* Exercise requirements *
Working from the records below, repeat exactly the lines starting at the line that contains "Jealousyandenvy" and ending at the line that contains "Lightandguidance", inclusive.

----- Supplied data

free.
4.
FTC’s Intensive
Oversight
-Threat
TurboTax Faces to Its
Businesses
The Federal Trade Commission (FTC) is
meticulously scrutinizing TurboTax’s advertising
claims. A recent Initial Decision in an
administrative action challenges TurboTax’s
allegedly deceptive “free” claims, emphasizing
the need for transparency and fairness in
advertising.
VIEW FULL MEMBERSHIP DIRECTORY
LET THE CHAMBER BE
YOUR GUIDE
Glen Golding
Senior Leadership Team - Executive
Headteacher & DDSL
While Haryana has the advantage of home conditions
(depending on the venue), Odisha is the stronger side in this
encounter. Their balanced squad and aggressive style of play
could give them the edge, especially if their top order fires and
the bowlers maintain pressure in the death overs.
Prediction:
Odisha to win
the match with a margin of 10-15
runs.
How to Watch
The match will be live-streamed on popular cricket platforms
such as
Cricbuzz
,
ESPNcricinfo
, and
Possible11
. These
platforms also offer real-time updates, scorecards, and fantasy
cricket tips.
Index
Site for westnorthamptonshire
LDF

----------
----- Supplied data

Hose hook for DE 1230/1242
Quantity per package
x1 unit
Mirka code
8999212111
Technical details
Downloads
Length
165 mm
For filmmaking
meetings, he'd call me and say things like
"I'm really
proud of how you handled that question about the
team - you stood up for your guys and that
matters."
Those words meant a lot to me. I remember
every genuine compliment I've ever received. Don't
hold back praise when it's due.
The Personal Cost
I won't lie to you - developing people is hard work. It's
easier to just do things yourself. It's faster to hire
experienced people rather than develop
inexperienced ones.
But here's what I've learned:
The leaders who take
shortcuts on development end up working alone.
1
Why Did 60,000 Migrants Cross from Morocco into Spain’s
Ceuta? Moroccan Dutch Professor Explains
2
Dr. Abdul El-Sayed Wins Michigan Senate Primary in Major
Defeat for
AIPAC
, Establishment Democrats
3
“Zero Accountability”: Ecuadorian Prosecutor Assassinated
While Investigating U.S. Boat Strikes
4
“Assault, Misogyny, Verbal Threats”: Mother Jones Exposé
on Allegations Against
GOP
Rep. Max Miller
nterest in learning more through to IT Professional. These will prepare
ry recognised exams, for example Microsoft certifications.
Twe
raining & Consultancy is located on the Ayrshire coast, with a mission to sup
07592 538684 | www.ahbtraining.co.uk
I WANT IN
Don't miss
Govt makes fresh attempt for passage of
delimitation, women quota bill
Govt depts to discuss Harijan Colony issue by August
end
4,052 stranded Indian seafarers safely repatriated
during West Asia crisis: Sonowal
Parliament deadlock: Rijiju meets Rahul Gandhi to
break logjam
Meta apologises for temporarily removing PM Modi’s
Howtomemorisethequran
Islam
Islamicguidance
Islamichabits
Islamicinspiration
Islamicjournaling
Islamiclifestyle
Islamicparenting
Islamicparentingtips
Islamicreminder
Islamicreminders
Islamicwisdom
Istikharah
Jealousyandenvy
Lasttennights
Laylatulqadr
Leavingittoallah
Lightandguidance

----------

* Output of the task *
Jealousyandenvy
Lasttennights
Laylatulqadr
Leavingittoallah
Lightandguidance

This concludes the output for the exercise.